**Exercise details**
Should the listing contain images, exclude them; give the rest again exactly.

**Data segment**
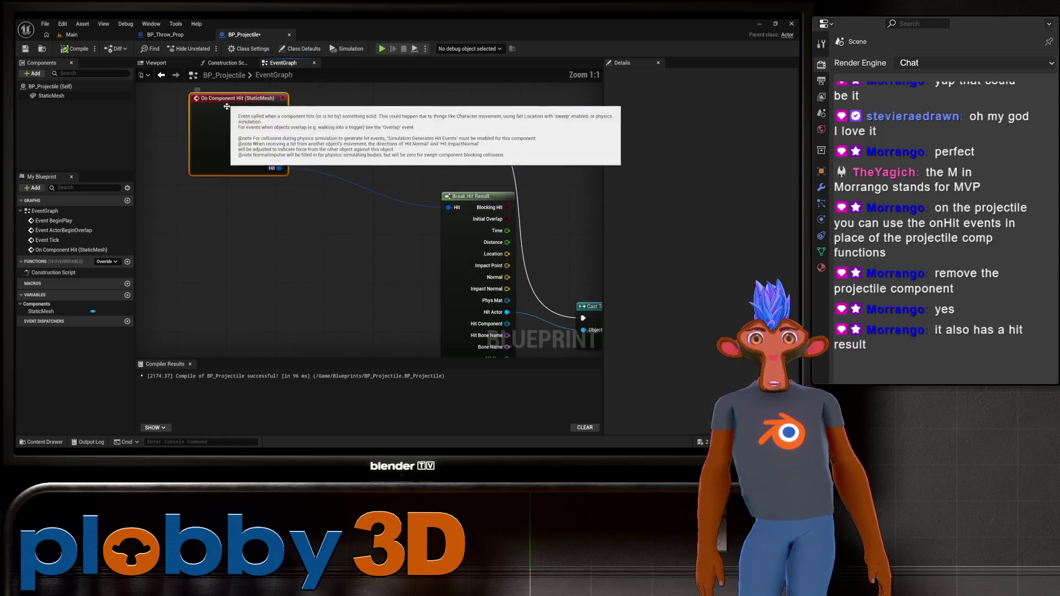
{"action": "scroll", "coordinate": [319, 221], "scroll_direction": "down", "scroll_amount": 1}
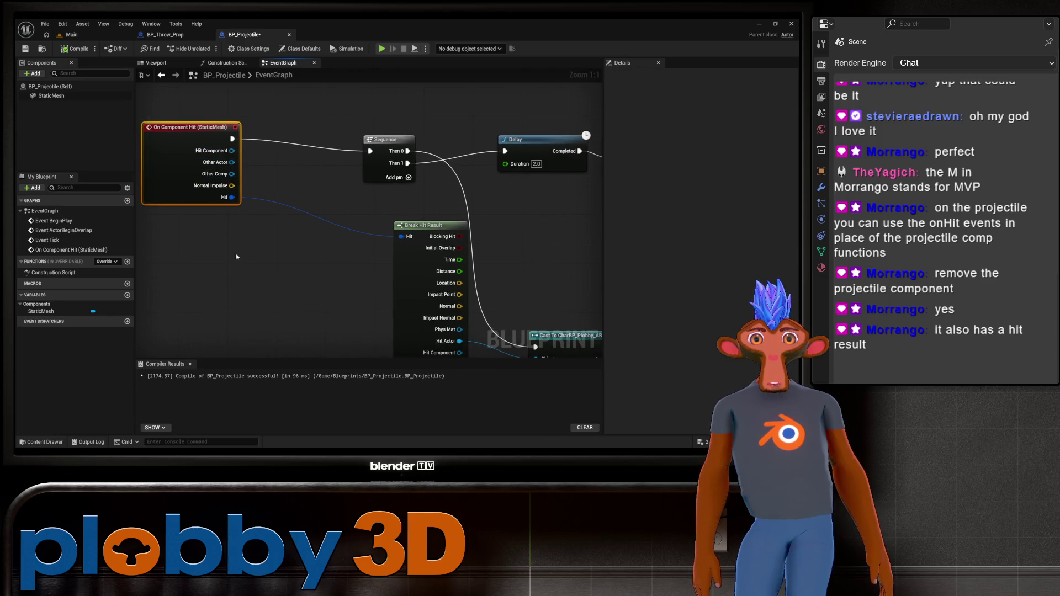
{"action": "scroll", "coordinate": [253, 239], "scroll_direction": "down", "scroll_amount": 1}
{"action": "left_click_drag", "start_coordinate": [252, 242], "coordinate": [196, 217]}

**Result of the task**
{"action": "scroll", "coordinate": [319, 221], "scroll_direction": "down", "scroll_amount": 1}
{"action": "scroll", "coordinate": [253, 239], "scroll_direction": "down", "scroll_amount": 1}
{"action": "left_click_drag", "start_coordinate": [252, 242], "coordinate": [196, 217]}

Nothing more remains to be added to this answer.